TAREFA A REALIZAR » Escreva a continuação da notícia sobre tolerância zero aos crimes sexuais a partir da última frase mostrada.

TEXTO APRESENTADO »
***

Tolerância zero aos crimes sexuais (Jornal de Angola)

Tolerância zero aos crimes sexuais

O ministro da Justiça e dos Direitos Humanos defendeu ontem, em Luanda, maior rigor no próximo Código Penal contra os crimes sexuais, violência doméstica e fuga à paternidade que têm ocorrido de modo preocupante na sociedade angolana.

Ana Paulo e Edna Dala | Fotografia: Paulo Mulaza

Rui Mangueira, que discursava na abertura da Conferência Africana das Mulheres de Carreiras Jurídicas ( CAMCJ), disse que a promoção da igualdade e a não discriminação, bem como o reforço da participação política das mulheres exigem alterações profundas na sociedade, que se reflictam na cultura das organizações polí ticas, sociais e empresariais.

***

LINHAS EXTRAÍDAS »
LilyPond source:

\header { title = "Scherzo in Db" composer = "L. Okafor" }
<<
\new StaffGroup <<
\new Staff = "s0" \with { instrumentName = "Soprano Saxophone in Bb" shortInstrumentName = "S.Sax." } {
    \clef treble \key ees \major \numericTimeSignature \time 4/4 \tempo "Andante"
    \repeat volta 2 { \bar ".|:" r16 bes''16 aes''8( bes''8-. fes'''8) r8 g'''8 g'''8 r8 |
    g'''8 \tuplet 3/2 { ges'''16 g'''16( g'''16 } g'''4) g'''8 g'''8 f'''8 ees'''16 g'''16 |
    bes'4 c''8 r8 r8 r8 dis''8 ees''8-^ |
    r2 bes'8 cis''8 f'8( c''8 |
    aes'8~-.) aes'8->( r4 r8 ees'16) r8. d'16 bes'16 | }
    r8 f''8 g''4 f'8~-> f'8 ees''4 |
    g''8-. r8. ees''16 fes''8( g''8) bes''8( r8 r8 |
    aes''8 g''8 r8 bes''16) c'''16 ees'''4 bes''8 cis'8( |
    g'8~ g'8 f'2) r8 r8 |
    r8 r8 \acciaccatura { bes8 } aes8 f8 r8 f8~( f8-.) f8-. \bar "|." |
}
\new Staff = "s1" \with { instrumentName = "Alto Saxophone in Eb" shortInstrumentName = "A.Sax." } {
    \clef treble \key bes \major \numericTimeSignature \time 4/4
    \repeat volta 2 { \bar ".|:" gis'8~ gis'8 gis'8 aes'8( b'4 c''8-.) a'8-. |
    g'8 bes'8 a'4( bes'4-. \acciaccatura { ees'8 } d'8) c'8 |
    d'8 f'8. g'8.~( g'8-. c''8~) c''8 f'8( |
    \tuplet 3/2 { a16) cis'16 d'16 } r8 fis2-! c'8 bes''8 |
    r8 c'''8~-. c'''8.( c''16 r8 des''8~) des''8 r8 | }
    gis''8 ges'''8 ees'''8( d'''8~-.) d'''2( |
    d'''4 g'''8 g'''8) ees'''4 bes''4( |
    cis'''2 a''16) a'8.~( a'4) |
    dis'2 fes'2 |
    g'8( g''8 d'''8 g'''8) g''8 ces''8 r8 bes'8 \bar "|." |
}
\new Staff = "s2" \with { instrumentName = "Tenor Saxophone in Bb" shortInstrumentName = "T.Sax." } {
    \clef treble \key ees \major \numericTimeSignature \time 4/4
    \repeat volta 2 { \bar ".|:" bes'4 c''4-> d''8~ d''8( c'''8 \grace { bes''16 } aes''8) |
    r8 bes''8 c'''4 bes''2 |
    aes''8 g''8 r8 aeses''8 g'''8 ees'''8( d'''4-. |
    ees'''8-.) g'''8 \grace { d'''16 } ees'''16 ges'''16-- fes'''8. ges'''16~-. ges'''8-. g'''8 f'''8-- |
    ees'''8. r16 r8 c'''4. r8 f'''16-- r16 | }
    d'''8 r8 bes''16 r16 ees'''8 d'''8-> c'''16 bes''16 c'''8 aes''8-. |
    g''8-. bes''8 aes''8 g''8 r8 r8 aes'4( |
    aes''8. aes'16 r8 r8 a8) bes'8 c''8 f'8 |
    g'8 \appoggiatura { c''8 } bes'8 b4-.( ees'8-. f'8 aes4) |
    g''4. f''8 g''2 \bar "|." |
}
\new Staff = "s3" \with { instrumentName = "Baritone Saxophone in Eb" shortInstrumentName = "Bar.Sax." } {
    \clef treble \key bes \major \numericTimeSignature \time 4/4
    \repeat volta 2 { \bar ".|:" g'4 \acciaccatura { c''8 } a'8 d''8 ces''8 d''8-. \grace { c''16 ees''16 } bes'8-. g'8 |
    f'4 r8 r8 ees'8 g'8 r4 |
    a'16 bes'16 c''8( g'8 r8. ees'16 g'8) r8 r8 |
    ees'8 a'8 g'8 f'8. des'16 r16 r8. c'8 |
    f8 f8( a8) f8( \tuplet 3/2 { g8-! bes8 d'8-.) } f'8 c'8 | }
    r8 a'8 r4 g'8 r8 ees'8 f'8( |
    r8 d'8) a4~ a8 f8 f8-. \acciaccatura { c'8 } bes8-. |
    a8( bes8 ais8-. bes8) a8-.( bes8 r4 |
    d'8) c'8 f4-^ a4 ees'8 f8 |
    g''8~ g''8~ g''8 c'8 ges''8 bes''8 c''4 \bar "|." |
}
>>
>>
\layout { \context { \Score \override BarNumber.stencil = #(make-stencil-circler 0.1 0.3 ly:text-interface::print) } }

***

RESULTADO DA TAREFA »
O ministro reconheceu que existem desafios acrescidos para as mulheres no acesso à educação e à formação profissional, à saúde, terra, ao mercado de trabalho e financiamento de projectos. “Temos todos que combater a discriminação para a construção de uma sociedade mais justa, equilibrada onde todos têm as primeiras oportunidades”, considerou Rui Mangueira.

Para o ministro, a conferência vem traduzir a capacidade das mulheres em assumirem a vanguarda da discussão das questões que afectam o género feminino no continente africano.

Reconheceu que houve um desenvolvimento significativo na promoção das lideranças no género a nível dos órgãos de decisão política e dos cargos máximos na administração pública e no Ministério da Justiça e Direitos Humanos em particular.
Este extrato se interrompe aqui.